What you get free vs. what ATO Pro adds

Free. All of it, because none of it is automation: ato bench run on any pinned public dataset with your keys (stdin + functional grading, the contamination registry, the hashes), ato bench cutoffs, --cascade coordination benchmarks with your own recipes, and ato route explain — the transparent advisory over your local receipts. It never dispatches, never reads a hosted leaderboard, and with zero local evidence it tells you to run ato bench — not to trust ours.
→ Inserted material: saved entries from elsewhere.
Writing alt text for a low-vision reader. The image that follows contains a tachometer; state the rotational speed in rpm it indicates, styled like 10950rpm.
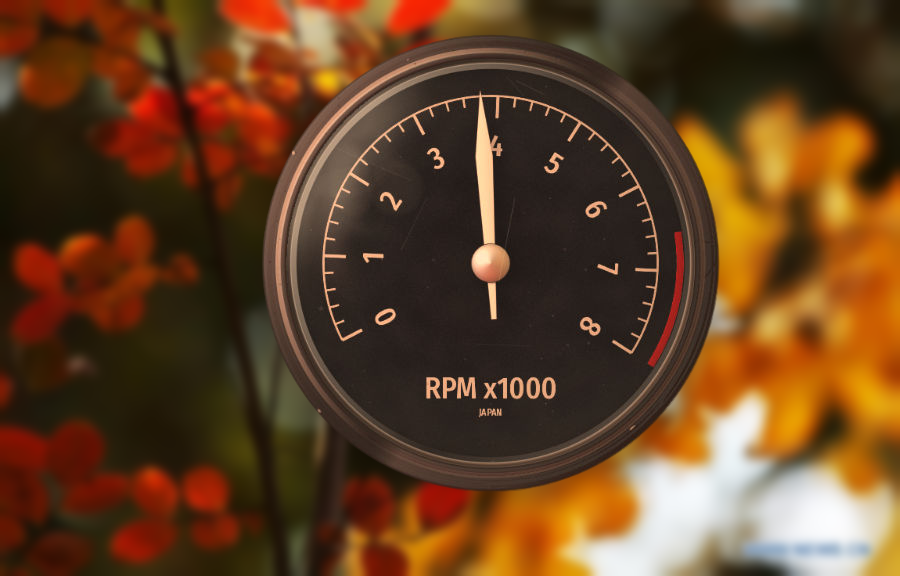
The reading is 3800rpm
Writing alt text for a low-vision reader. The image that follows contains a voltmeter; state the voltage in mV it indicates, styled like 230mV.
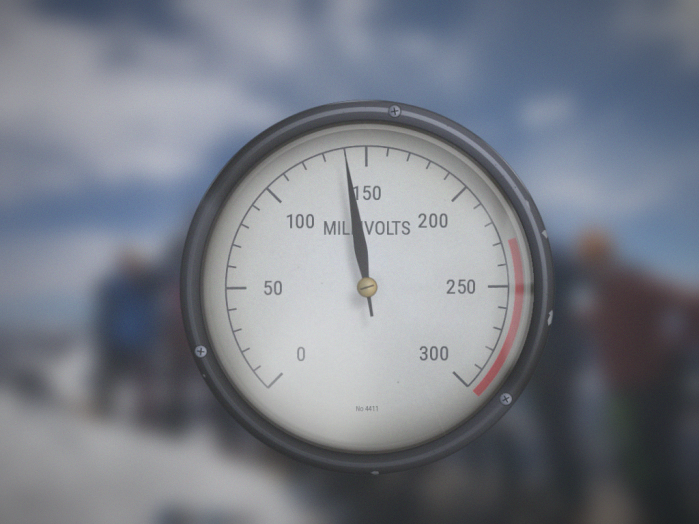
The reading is 140mV
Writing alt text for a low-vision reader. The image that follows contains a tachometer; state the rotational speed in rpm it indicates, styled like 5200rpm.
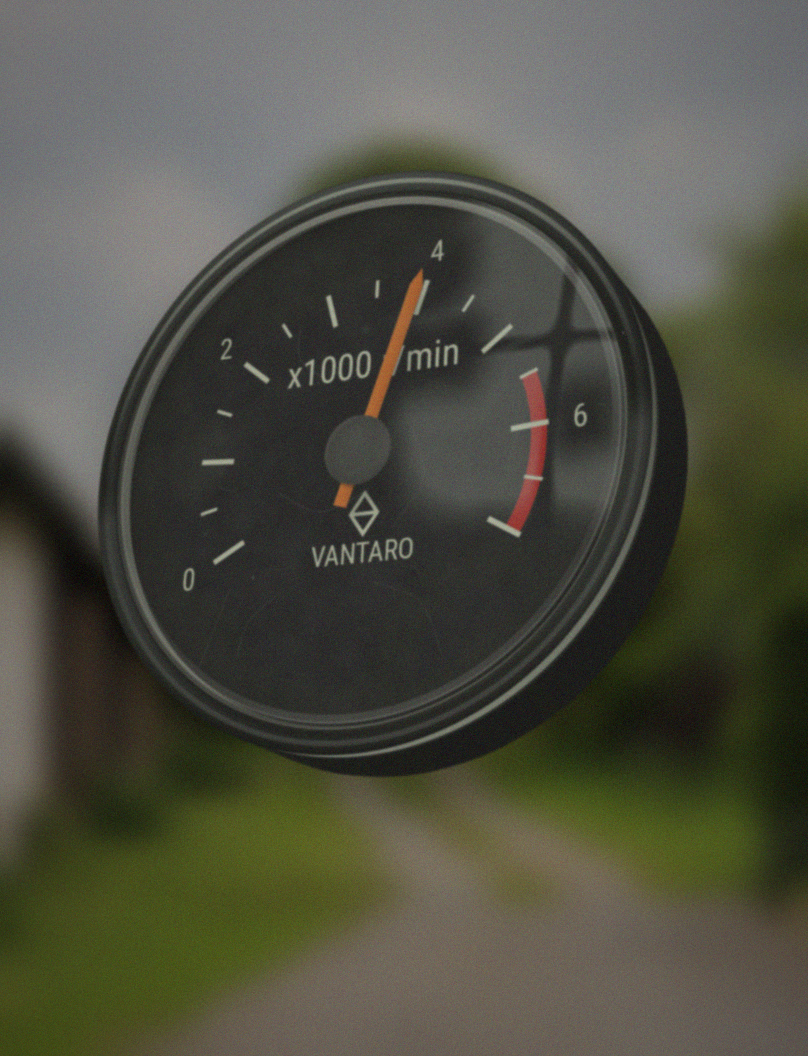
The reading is 4000rpm
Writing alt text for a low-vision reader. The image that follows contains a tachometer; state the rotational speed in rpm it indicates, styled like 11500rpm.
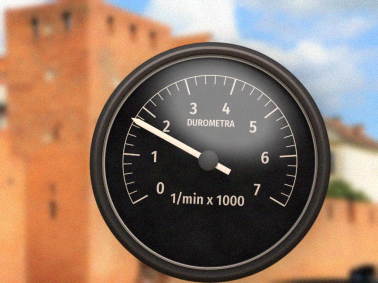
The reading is 1700rpm
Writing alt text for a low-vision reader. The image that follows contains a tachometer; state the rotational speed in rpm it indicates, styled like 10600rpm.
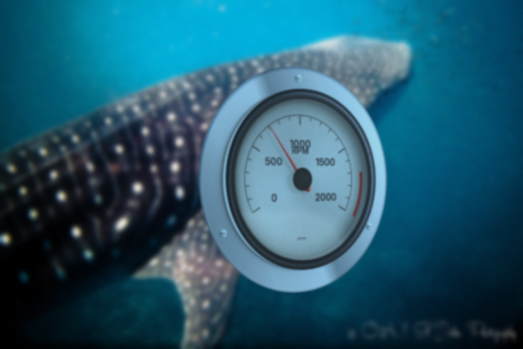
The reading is 700rpm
ATO Pro. Acting on routes: ato route apply (shipped this week) takes the free advisory — which remains the decision authority — confirms with you, dispatches the task through the routed model, and stamps the full routing provenance on the result. Continuous route watch is the registered next gate. The free advisory is always the brain; Pro pulls the trigger you were already shown. Learn about Pro →

Honest disclosure

n=49 is honest, not final. The paired test separates fable from sonnet (p=0.031); the other pairwise comparisons remain open at this sample size, and one model’s leg is n=35 (truncation disclosed above). These are the 2026-07-03 numbers for these revisions on this slice — a measured sounding, not a leaderboard.
Mixed comparison bases. The Claude rows are scored on all tasks; the gemini/gpt-5 rows carry the contamination-clean tag. The router prints a mixed-bases warning whenever this happens rather than silently comparing.
One receipt was hand-corrected. claude-fable-5 wasn’t in our pricing registry yet, so its receipt recorded $0 cost; we recomputed it from the receipt’s own token counts × Anthropic’s list price ($10/$50 per MTok) and said so in the file. The registry row ships next.
One snapshot. These are the 2026-07-02 numbers for these model revisions on these 12 problems. Models move; re-run before deciding anything expensive. The whole point is that you can.

Download ATO → Learn about Pro →

Real data behind this post: two four-model battles (n=12 and n=49) plus one cascade run — 244 graded dispatches against pinned LiveCodeBench slices (HF revision 0fe84c39), ~$25 all-in on the author’s own API keys (console-reconciled after the cost audit above), fired 2026-07-02/03. Receipts in ~/.ato/bench/receipts with dataset/harness/env hashes on every scorecard. The Fugu Ultra figures cited are Sakana’s own vendor-reported numbers, independently unverified — which is rather the point.